Dr. Kyle McDonald is the Terry Elkes Professor in the Department of Earth and Atmospheric Sciences at The City College of New York. A leading expert in microwave remote sensing, he specializes in electromagnetic scattering and propagation, with a focus on monitoring terrestrial ecosystems and the cryosphere. His research integrates satellite observations with ecosystem and hydrologic models to better understand land-atmosphere carbon and methane fluxes, surface hydrology, and vegetation productivity—particularly in cold regions.
Dr. McDonald has led extensive work using active and passive microwave sensors to interpret and model backscatter and emissivity signals in complex land surfaces. His primary focus in recent years has been on seasonal dynamics in boreal ecosystems and their relation to ecological and hydrological processes. He is widely recognized for his contributions to the use of remote sensing in cold land ecology and hydrology.

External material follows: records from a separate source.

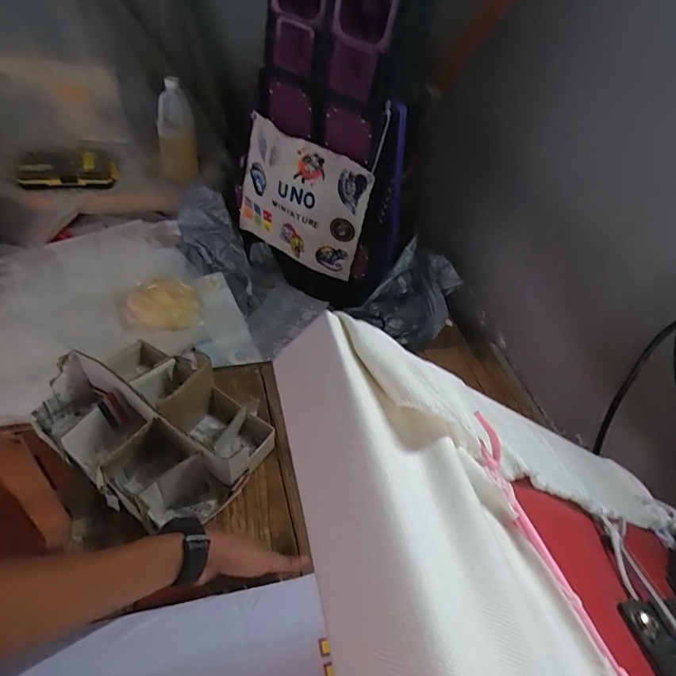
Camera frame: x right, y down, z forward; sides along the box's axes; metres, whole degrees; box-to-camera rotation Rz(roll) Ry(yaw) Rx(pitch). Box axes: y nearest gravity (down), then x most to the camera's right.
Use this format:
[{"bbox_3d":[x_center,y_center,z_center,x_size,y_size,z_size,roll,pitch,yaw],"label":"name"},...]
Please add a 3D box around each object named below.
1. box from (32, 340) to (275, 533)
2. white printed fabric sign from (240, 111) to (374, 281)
[{"bbox_3d":[-0.269,0.124,0.672,0.309,0.112,0.221,33,49,17],"label":"box"},{"bbox_3d":[-0.077,-0.272,0.909,0.285,0.259,0.032,31,48,15],"label":"white printed fabric sign"}]

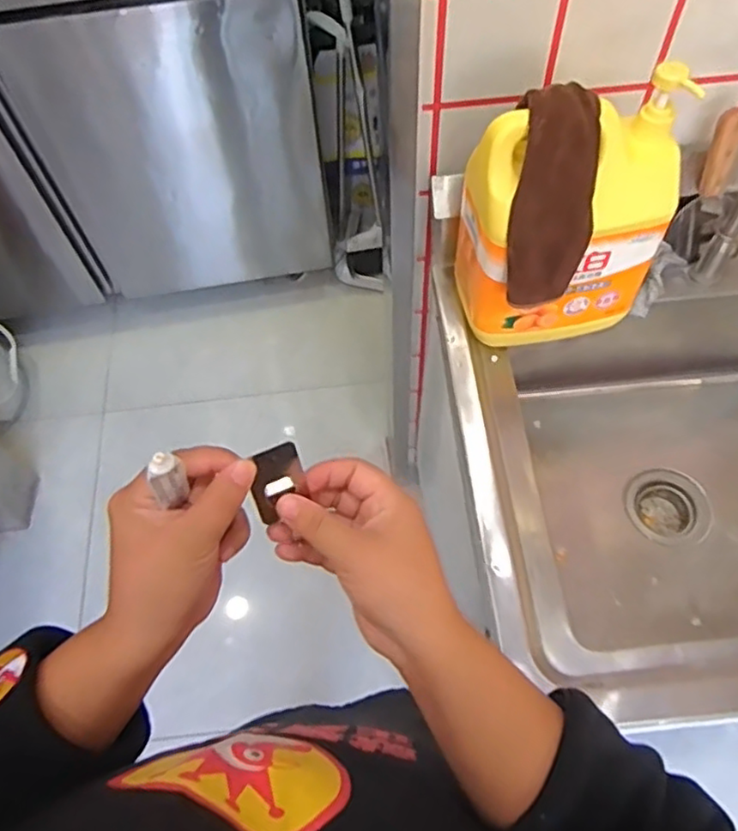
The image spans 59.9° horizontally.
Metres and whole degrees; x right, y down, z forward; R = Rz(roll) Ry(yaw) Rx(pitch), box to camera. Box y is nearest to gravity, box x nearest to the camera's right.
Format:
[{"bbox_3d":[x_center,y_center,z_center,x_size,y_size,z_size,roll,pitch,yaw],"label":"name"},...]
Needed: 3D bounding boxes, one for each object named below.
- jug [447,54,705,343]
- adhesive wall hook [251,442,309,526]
[{"bbox_3d":[0.200,-0.195,0.666,0.202,0.278,0.113,-1,61,2],"label":"jug"},{"bbox_3d":[-0.050,0.037,0.358,0.031,0.046,0.008,-28,44,-22],"label":"adhesive wall hook"}]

His research activities include designing and conducting field experiments, developing ground-based instrumentation, collecting and interpreting field and satellite data, and modeling radar signals. He has utilized a wide range of satellite and airborne platforms including ERS-1/2, JERS-1, RADARSAT, ALOS, NSCAT, SeaWinds, AIRSAR, UAVSAR, AMSR-E, and SSM/I.

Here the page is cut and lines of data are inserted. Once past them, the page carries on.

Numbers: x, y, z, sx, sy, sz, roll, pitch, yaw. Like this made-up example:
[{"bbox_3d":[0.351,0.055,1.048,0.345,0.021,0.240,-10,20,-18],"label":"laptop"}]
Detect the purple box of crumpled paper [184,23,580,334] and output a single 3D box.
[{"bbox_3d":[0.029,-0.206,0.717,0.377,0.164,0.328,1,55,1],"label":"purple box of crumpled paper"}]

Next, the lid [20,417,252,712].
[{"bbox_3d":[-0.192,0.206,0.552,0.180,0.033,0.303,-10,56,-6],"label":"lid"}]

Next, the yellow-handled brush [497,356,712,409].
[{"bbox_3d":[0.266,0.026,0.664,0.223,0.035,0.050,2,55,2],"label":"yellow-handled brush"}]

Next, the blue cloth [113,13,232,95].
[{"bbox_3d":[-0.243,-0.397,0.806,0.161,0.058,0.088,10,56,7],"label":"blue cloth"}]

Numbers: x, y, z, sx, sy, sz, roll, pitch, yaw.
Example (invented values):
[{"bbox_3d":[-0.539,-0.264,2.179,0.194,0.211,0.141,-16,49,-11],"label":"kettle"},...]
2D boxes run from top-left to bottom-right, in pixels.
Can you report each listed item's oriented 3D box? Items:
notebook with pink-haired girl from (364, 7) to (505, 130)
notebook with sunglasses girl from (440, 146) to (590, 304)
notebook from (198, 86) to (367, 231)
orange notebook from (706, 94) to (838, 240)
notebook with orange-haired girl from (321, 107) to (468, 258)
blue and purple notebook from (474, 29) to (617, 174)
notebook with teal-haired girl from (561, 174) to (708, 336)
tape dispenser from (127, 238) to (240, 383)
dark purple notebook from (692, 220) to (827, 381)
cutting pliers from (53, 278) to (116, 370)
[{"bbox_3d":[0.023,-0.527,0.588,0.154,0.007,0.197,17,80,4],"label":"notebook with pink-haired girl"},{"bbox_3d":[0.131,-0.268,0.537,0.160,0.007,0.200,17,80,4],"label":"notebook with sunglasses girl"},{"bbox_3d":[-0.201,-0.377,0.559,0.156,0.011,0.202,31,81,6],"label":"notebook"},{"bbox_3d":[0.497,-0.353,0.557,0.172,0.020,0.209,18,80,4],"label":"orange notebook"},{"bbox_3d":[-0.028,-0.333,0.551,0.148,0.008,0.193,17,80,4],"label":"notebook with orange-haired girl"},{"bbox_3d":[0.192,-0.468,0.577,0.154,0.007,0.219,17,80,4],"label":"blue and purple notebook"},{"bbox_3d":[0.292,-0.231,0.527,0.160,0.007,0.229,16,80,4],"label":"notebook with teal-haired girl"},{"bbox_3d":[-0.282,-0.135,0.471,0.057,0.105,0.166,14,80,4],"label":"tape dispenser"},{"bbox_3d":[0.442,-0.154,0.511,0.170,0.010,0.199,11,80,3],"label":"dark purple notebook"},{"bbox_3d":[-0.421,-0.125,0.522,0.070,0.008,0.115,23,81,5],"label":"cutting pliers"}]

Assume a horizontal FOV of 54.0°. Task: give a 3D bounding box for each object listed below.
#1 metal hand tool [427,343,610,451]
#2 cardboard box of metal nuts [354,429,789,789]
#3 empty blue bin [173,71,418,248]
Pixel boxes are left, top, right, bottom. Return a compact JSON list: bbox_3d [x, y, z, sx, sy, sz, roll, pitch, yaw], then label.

Dr. McDonald has played key roles in advancing several NASA and ESA Earth mission concepts such as NISAR, SMAP, Hydros, and CoReH2O. He served as the lead scientist for the freeze/thaw element of the Hydros mission and contributed significantly to its selection for NASA’s ESSP-3 program. He also supported the SMAP mission in related algorithm development.

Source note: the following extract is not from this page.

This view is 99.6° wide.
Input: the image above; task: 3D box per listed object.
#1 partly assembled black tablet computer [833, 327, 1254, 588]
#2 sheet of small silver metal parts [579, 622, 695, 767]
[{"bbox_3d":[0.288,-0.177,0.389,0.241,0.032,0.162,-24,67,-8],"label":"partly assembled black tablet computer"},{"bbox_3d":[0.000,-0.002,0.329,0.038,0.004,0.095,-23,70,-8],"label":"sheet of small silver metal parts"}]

He is a member of NASA’s High Mountain Asia Team (HiMAT), the NISAR Science Team, and the Japanese Space Agency (JAXA) Kyoto and Carbon Initiative, contributing to global research on carbon cycle dynamics using PALSAR datasets. His current work continues to explore the link between vegetation biophysical properties and radar backscatter, combining remote sensing with process-based modeling to improve environmental monitoring at multiple scales.